◆ About this task: Scan the material below for the string "brown". Report every line that has it.

◆ Dataset content:
━━━━━━━━━━

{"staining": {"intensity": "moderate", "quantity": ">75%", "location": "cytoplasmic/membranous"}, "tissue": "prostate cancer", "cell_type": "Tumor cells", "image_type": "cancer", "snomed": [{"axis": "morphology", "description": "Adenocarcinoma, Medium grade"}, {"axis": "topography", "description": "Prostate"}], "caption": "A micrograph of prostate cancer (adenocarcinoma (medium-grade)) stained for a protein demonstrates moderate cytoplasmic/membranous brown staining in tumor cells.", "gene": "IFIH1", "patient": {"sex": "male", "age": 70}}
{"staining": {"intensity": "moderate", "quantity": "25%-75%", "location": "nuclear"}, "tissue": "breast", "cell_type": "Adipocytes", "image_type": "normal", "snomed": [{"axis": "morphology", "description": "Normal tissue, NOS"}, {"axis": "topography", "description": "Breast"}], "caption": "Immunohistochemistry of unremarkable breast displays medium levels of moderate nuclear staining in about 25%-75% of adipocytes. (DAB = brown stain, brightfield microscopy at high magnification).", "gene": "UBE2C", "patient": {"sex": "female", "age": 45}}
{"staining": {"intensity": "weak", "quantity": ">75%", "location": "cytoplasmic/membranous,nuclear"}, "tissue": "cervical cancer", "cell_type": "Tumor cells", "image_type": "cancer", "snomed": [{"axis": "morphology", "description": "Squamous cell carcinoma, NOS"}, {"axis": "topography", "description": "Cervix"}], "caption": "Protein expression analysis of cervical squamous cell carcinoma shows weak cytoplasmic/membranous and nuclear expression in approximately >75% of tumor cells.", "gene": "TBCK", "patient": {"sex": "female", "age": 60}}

━━━━━━━━━━

◆ Result for this exercise:
{"staining": {"intensity": "moderate", "quantity": ">75%", "location": "cytoplasmic/membranous"}, "tissue": "prostate cancer", "cell_type": "Tumor cells", "image_type": "cancer", "snomed": [{"axis": "morphology", "description": "Adenocarcinoma, Medium grade"}, {"axis": "topography", "description": "Prostate"}], "caption": "A micrograph of prostate cancer (adenocarcinoma (medium-grade)) stained for a protein demonstrates moderate cytoplasmic/membranous brown staining in tumor cells.", "gene": "IFIH1", "patient": {"sex": "male", "age": 70}}
{"staining": {"intensity": "moderate", "quantity": "25%-75%", "location": "nuclear"}, "tissue": "breast", "cell_type": "Adipocytes", "image_type": "normal", "snomed": [{"axis": "morphology", "description": "Normal tissue, NOS"}, {"axis": "topography", "description": "Breast"}], "caption": "Immunohistochemistry of unremarkable breast displays medium levels of moderate nuclear staining in about 25%-75% of adipocytes. (DAB = brown stain, brightfield microscopy at high magnification).", "gene": "UBE2C", "patient": {"sex": "female", "age": 45}}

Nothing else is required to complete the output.